[INFORMATION SHOWN Boundary: Start]

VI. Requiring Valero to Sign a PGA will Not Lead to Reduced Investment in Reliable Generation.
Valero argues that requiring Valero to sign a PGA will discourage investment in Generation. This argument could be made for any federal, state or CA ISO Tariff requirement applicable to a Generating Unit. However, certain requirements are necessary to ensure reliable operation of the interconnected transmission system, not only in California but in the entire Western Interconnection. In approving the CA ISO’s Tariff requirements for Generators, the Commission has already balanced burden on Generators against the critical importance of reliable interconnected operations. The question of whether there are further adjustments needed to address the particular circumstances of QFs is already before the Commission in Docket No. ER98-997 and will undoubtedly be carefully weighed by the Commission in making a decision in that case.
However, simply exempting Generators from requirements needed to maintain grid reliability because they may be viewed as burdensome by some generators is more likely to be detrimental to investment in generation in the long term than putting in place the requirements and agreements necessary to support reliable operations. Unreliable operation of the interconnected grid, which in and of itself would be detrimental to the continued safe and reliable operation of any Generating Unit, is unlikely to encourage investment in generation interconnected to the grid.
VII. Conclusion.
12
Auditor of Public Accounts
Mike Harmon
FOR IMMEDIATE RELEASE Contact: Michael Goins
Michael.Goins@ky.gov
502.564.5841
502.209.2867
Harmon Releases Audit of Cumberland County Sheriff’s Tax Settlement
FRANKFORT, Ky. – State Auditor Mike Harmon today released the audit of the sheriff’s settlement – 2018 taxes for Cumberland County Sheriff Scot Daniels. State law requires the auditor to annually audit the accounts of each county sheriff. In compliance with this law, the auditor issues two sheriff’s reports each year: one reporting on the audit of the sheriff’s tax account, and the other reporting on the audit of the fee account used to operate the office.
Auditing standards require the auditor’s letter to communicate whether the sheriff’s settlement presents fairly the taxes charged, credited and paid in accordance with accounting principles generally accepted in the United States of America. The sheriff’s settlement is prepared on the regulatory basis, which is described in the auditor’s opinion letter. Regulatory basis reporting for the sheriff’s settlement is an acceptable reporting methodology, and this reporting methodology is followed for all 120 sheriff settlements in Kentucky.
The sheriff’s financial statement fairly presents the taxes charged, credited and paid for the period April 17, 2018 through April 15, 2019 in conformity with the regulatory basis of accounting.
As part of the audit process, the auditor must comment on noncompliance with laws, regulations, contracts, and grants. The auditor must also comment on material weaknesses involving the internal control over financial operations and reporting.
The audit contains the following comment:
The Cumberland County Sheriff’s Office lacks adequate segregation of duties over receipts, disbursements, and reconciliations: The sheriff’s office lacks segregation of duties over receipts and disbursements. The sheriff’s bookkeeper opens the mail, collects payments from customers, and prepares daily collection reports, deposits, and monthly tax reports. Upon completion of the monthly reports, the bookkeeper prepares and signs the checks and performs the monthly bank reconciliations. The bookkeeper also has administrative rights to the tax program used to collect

[INFORMATION SHOWN Boundary: End]

[EXERCISE INSTRUCTIONS]:
Produce a word-for-word copy of all the entries above.

[EXERCISE OUTPUT]:
VI. Requiring Valero to Sign a PGA will Not Lead to Reduced Investment in Reliable Generation.
Valero argues that requiring Valero to sign a PGA will discourage investment in Generation. This argument could be made for any federal, state or CA ISO Tariff requirement applicable to a Generating Unit. However, certain requirements are necessary to ensure reliable operation of the interconnected transmission system, not only in California but in the entire Western Interconnection. In approving the CA ISO’s Tariff requirements for Generators, the Commission has already balanced burden on Generators against the critical importance of reliable interconnected operations. The question of whether there are further adjustments needed to address the particular circumstances of QFs is already before the Commission in Docket No. ER98-997 and will undoubtedly be carefully weighed by the Commission in making a decision in that case.
However, simply exempting Generators from requirements needed to maintain grid reliability because they may be viewed as burdensome by some generators is more likely to be detrimental to investment in generation in the long term than putting in place the requirements and agreements necessary to support reliable operations. Unreliable operation of the interconnected grid, which in and of itself would be detrimental to the continued safe and reliable operation of any Generating Unit, is unlikely to encourage investment in generation interconnected to the grid.
VII. Conclusion.
12
Auditor of Public Accounts
Mike Harmon
FOR IMMEDIATE RELEASE Contact: Michael Goins
Michael.Goins@ky.gov
502.564.5841
502.209.2867
Harmon Releases Audit of Cumberland County Sheriff’s Tax Settlement
FRANKFORT, Ky. – State Auditor Mike Harmon today released the audit of the sheriff’s settlement – 2018 taxes for Cumberland County Sheriff Scot Daniels. State law requires the auditor to annually audit the accounts of each county sheriff. In compliance with this law, the auditor issues two sheriff’s reports each year: one reporting on the audit of the sheriff’s tax account, and the other reporting on the audit of the fee account used to operate the office.
Auditing standards require the auditor’s letter to communicate whether the sheriff’s settlement presents fairly the taxes charged, credited and paid in accordance with accounting principles generally accepted in the United States of America. The sheriff’s settlement is prepared on the regulatory basis, which is described in the auditor’s opinion letter. Regulatory basis reporting for the sheriff’s settlement is an acceptable reporting methodology, and this reporting methodology is followed for all 120 sheriff settlements in Kentucky.
The sheriff’s financial statement fairly presents the taxes charged, credited and paid for the period April 17, 2018 through April 15, 2019 in conformity with the regulatory basis of accounting.
As part of the audit process, the auditor must comment on noncompliance with laws, regulations, contracts, and grants. The auditor must also comment on material weaknesses involving the internal control over financial operations and reporting.
The audit contains the following comment:
The Cumberland County Sheriff’s Office lacks adequate segregation of duties over receipts, disbursements, and reconciliations: The sheriff’s office lacks segregation of duties over receipts and disbursements. The sheriff’s bookkeeper opens the mail, collects payments from customers, and prepares daily collection reports, deposits, and monthly tax reports. Upon completion of the monthly reports, the bookkeeper prepares and signs the checks and performs the monthly bank reconciliations. The bookkeeper also has administrative rights to the tax program used to collect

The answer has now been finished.